Free Robots.txt Generator
Build a correct robots.txt file in seconds: choose what crawlers can access, add your sitemap, and optionally block AI training bots. Copy the result or download the file.
What is robots.txt? It's a plain text file at your site's root (yourdomain.com/robots.txt) that tells crawlers which URLs they may crawl. It manages crawl traffic — it does not hide pages from Google. To keep a page out of search results, use a noindex meta tag instead.
How to use your robots.txt file
Generate the file above, then upload it to the root directory of your website so it loads at https://yourdomain.com/robots.txt. The filename must be lowercase. After uploading, open Google Search Console → Settings → robots.txt to confirm Google reads it correctly.
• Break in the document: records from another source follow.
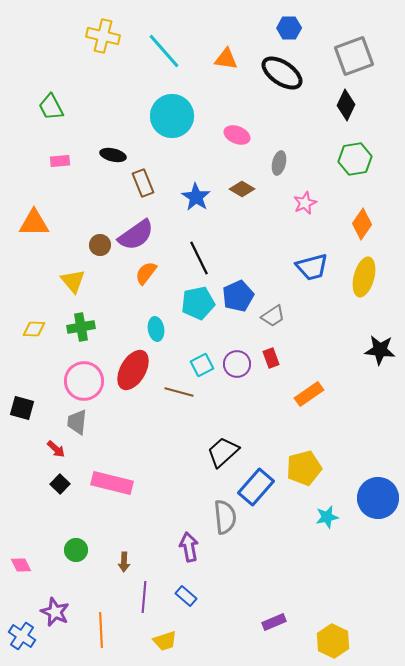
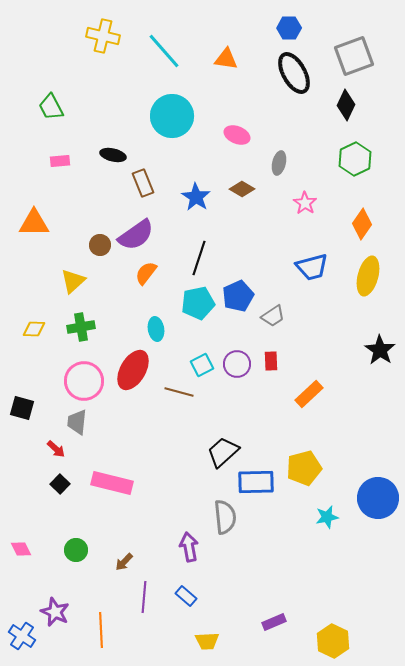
black ellipse at (282, 73): moved 12 px right; rotated 27 degrees clockwise
green hexagon at (355, 159): rotated 16 degrees counterclockwise
pink star at (305, 203): rotated 15 degrees counterclockwise
black line at (199, 258): rotated 44 degrees clockwise
yellow ellipse at (364, 277): moved 4 px right, 1 px up
yellow triangle at (73, 281): rotated 28 degrees clockwise
black star at (380, 350): rotated 28 degrees clockwise
red rectangle at (271, 358): moved 3 px down; rotated 18 degrees clockwise
orange rectangle at (309, 394): rotated 8 degrees counterclockwise
blue rectangle at (256, 487): moved 5 px up; rotated 48 degrees clockwise
brown arrow at (124, 562): rotated 42 degrees clockwise
pink diamond at (21, 565): moved 16 px up
yellow trapezoid at (165, 641): moved 42 px right; rotated 15 degrees clockwise
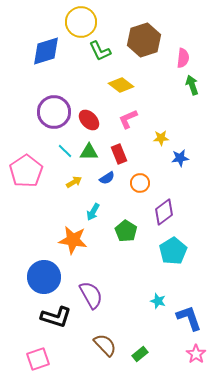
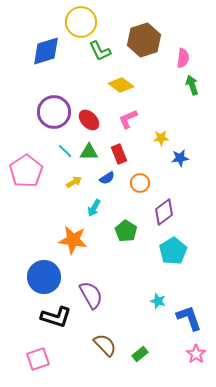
cyan arrow: moved 1 px right, 4 px up
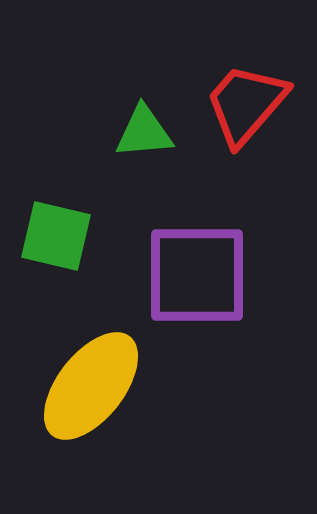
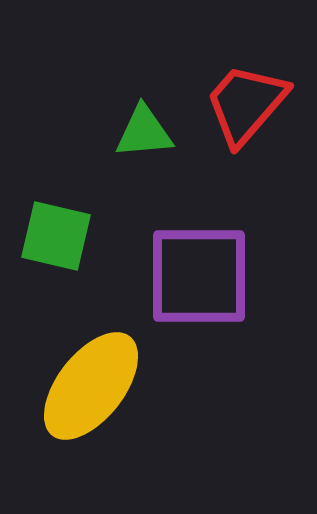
purple square: moved 2 px right, 1 px down
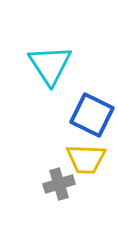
Changes take effect the next time crawlers visit — usually within a day.
Which AI crawlers can you block?
| User-agent | Operator | Used for |
|---|---|---|
| GPTBot | OpenAI | Training data collection |
| ClaudeBot | Anthropic | Training data collection |
| Google-Extended | Gemini AI training (does not affect Google Search ranking) | |
| CCBot | Common Crawl | Open web archive used in many AI datasets |
| PerplexityBot | Perplexity | AI answer engine indexing |
Note: blocking AI crawlers is a trade-off. It keeps your content out of training data, but it may also reduce your visibility in AI answer engines — a growing source of referral traffic. Blocking Google-Extended does not affect your normal Google Search rankings.
Frequently asked questions
What is a robots.txt file?
A plain text file at your site root that tells crawlers which URLs they may crawl. It manages crawl traffic and crawl budget — it is not a security mechanism and does not reliably hide pages.
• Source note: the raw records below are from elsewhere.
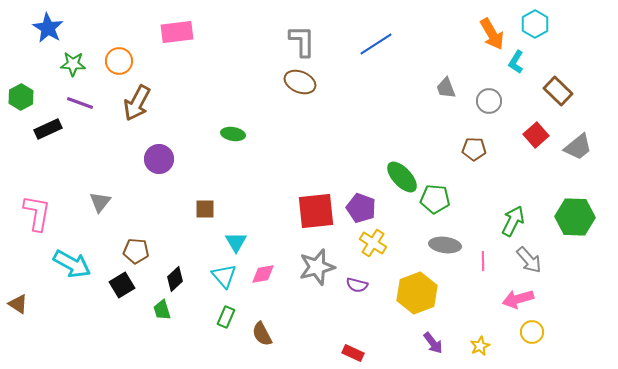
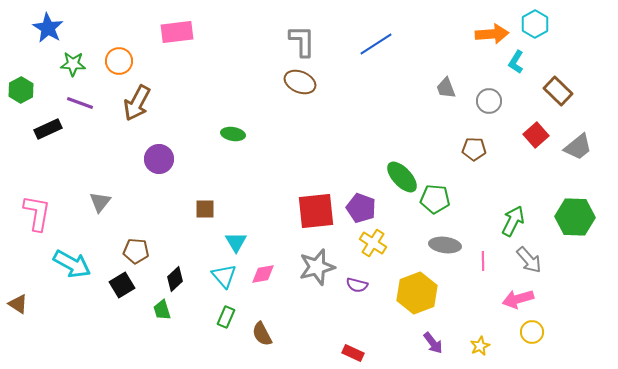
orange arrow at (492, 34): rotated 64 degrees counterclockwise
green hexagon at (21, 97): moved 7 px up
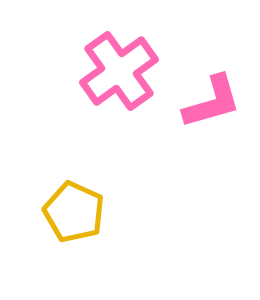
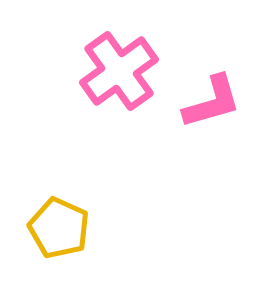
yellow pentagon: moved 15 px left, 16 px down
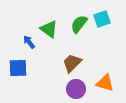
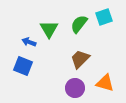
cyan square: moved 2 px right, 2 px up
green triangle: rotated 24 degrees clockwise
blue arrow: rotated 32 degrees counterclockwise
brown trapezoid: moved 8 px right, 4 px up
blue square: moved 5 px right, 2 px up; rotated 24 degrees clockwise
purple circle: moved 1 px left, 1 px up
Where do I upload my robots.txt file?
To your domain's root directory so it's reachable at https://yourdomain.com/robots.txt, named exactly robots.txt in lowercase. Subdirectory locations are ignored.
Does robots.txt block a page from appearing in Google?
Not reliably. A disallowed page can still be indexed if other sites link to it. Use a noindex meta tag on a crawlable page, or password protection, to keep pages out of results.
How do I block AI crawlers like GPTBot?
Add a user-agent group per crawler with Disallow: /. Tick the AI-blocking checkbox above and the generator adds GPTBot, ClaudeBot, Google-Extended, CCBot, and PerplexityBot automatically.
Should I include my sitemap in robots.txt?
Yes — a Sitemap: line helps every search engine discover your pages faster. You can include multiple sitemap lines.
Can a wrong robots.txt hurt my SEO?
Yes. A mistaken Disallow: / under User-agent: * blocks your whole site from crawling and can remove it from search over time. Test in Google Search Console after uploading.